Saturday, 31 December 2016

Hornstand Variations

We had a mini-workshop on the weekend (unplanned) where our class ended up playing around with hornstand and ways to help ourselves in this posture.

Hornstand is a forearm balance--that means the head is not on the ground.  The head is as far away from the ground as you can manage.  If your head starts to unintentionally dip towards the ground while you are in this posture then come out.

You should feel light and lifting in this posture and all of its variations.  If you feel heavy and sinking then these practices are not for you just yet.

In the video below I have put some ways to practice hornstand with increasing difficulty.  I have skipped the more basic practices and this post assumes you can get yourself into a downward dog on forearms position while feeling freedom around the neck and shoulder area.  If you cannot then don't practice any of these variations.

Variation one is against the wall with your tummy facing the wall.  I get myself into a small little ball and then 'emerge' into forearm down-dog from this little ball.  I am not concerned with straightening my legs but more trying to let my spine unroll and feel as light as possible.  In class I sometimes say it is as though a crane has got your hips and is just lifting them straight up.

In this wall variation I am on tip toes.  The soles of my feet are against the wall.  Being able to be on the tip toes is important for the upcoming variations.

If it feels comfortable (and no sinking head) I can take one foot up, then the other.  My legs are not straight.  I am not trying to make an 'l' shape.  If possible I take one leg up and reach up through the ball of foot and hang out there.  This is actually 'easier' than having both feet on the wall.  It is a great way to start to feel your balance and lightness.  Don't try to take two feet off.  If you come crashing down it will be into the wall and will really hurt.

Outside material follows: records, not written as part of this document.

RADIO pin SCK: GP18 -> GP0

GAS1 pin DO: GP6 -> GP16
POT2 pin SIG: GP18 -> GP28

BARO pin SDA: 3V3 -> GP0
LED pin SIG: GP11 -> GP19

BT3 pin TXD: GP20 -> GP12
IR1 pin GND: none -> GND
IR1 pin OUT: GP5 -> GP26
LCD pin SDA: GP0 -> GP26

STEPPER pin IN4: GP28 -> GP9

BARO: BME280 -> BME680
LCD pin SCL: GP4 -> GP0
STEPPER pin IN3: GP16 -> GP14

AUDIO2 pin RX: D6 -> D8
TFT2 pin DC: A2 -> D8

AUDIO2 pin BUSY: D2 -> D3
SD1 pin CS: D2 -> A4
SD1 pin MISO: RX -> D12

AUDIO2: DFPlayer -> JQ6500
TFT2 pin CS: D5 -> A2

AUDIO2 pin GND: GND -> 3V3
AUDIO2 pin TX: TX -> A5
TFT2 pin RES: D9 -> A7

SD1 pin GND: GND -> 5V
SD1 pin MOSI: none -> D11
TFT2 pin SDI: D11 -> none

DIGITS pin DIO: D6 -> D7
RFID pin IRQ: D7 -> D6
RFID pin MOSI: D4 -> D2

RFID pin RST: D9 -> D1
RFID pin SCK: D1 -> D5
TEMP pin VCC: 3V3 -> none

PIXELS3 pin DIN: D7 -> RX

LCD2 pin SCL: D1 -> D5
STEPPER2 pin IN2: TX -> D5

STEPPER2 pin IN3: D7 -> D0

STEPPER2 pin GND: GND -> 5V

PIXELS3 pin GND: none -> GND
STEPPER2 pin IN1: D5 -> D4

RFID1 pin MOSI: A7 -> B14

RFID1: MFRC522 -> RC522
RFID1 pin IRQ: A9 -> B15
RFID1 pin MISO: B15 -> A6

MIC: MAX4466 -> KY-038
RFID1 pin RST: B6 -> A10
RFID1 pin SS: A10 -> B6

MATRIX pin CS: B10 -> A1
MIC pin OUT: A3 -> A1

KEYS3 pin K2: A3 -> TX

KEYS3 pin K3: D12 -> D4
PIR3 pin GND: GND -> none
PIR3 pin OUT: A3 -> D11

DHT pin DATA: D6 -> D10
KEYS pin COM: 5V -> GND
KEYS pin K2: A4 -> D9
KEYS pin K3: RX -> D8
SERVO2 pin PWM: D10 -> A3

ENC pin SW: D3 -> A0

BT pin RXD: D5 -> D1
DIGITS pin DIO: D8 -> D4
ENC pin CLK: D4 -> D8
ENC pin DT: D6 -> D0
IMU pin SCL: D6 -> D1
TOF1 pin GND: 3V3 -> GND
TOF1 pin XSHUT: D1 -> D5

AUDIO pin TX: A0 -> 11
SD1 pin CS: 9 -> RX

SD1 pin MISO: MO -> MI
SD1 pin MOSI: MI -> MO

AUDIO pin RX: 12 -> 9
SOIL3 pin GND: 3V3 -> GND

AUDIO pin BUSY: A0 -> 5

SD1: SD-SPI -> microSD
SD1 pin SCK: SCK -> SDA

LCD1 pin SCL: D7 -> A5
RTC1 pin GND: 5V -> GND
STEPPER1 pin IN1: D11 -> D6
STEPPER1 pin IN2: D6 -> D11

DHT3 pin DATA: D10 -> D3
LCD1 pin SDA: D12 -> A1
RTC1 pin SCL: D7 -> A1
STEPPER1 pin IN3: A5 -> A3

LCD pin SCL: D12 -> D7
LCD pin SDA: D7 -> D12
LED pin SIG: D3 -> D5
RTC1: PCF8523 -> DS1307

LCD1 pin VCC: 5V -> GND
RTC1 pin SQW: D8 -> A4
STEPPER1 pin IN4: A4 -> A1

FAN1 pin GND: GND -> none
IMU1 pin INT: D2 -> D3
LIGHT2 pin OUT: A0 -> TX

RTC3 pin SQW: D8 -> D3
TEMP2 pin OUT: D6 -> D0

Variation two relies on you being able to kick up to a wall.  That is a technique in itself (not described here).  If you can get to the wall then I practice trying to find my balance point by keeping one tip toe on the wall as lightly as possible.  Then, slowly remove the other leg and bring it more over your shoulders.  You will need to find the place where you feel like it is helping you lift and reach and balance.

Keeping the toe tip lightly on the wall you hang around there and start to pay around with putting weight through the horn and making slight weight shift variations until that toe tip starts to 'float' off the wall.  When you are in the right balance the toe will just come away from the wall so don't try to take it off.

Variation three is the full hornstand away from the wall. Look how far my kicking leg has to come behind me initially.  I spend some time in a sort of 'splits' with the legs and slowly bring the front leg up as I bring the back leg forward to bring them together.

Don't practice this without a teacher.  This post is mainly intended for regular class attendees who can get individual attention and adjustments so we can discuss whether this is appropriate for you.

Happy new year.  Happy and safe practicing.
Canberra Outdoor Yoga

Thursday, 29 December 2016

Trikonasana 3 Ways

It has been a long time between postings.  We have still been out there practicing our yoga together and here is something we are thinking about in our current sequence.

The video below shows our practice of trikonasana in three variations.

Fundamentally the major actions are the same in all three variations.  It is just that as I progress to 'closer to the ground' options I make sure I bring my back leg pelvis around.

Bringing the back leg pelvis around means I am progressively bringing the pelvis more towards the front leg.
Hand on back leg pelvis to show I have turned it more

If you practice this way you will feel how bringing your pelvis around helps to 'free up' the front hip joint and you can move your torso more freely.

In each of the variations I am doing many key things, ones I will mention here are:

  • I start this one from gadjastan (elephant stance).  This puts my hips in external rotation (they are rolling out).
  • I turn the 'front leg' foot out some more to match the rolling out of the front thigh.
  • I turn the whole back thigh in, allowing my pelvis to come with me as it needs so that I don't feel strain on my inner thighs and so my front thigh is not struggling to roll out.
  • I 'stretch the ground' with my feet.
  • I lift up and out over my front leg with my torso in a way that my spine is not drooping to the floor and my side waists stay long.
  • I let me bottom hand go down wherever it goes to without drooping the spine to the floor.
  • I keep my pelvis where it is and turn my navel, ribs, and chest towards the sky.
  • I reach up with my top hand if that feels comfortable.
  • I put my head and neck in a comfortable position.
  • I do a gentle backbend along my spine.

As I progress from one posture to the next my legs stay in place but I start to allow my pelvis to turn even more, which allows me to place my bottom hand further down my leg as it pleases.  

Hand on sternum to show I am thinking about lengthening the spine

In the final variation I do a 'wrap'.  Most people will not be able to do this wrap.  Often they will try to take their bottom hand underneath the front leg by bringing their whole spine forward and so end up losing the alignment of the spine in this position.  If you watch the video you can see that when I wrap and bind I do not go into a forward bend of the spine.  In the video I touch my sternum so you can see that I am emphasising lengthening rather than shortening of the front of the body.  

Happy and safe practicing.   It is better to practice with a teacher present.  

Merry christmas and a happy new year to all!